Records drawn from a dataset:
----

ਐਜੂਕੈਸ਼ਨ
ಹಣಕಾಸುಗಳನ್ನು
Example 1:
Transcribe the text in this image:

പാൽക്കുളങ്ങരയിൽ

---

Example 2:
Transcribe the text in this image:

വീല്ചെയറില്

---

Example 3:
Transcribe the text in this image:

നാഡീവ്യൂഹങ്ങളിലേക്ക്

----

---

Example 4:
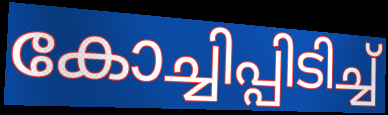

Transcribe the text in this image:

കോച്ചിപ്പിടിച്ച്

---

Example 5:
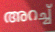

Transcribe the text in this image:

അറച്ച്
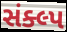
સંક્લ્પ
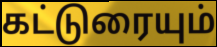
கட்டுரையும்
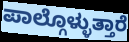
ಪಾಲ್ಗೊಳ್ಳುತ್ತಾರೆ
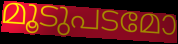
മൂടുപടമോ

----

• [WORK ORDER] Copy each line from the data that features the string "Example".

• [TASK ANSWER]
Example 1:
Example 2:
Example 3:
Example 4:
Example 5:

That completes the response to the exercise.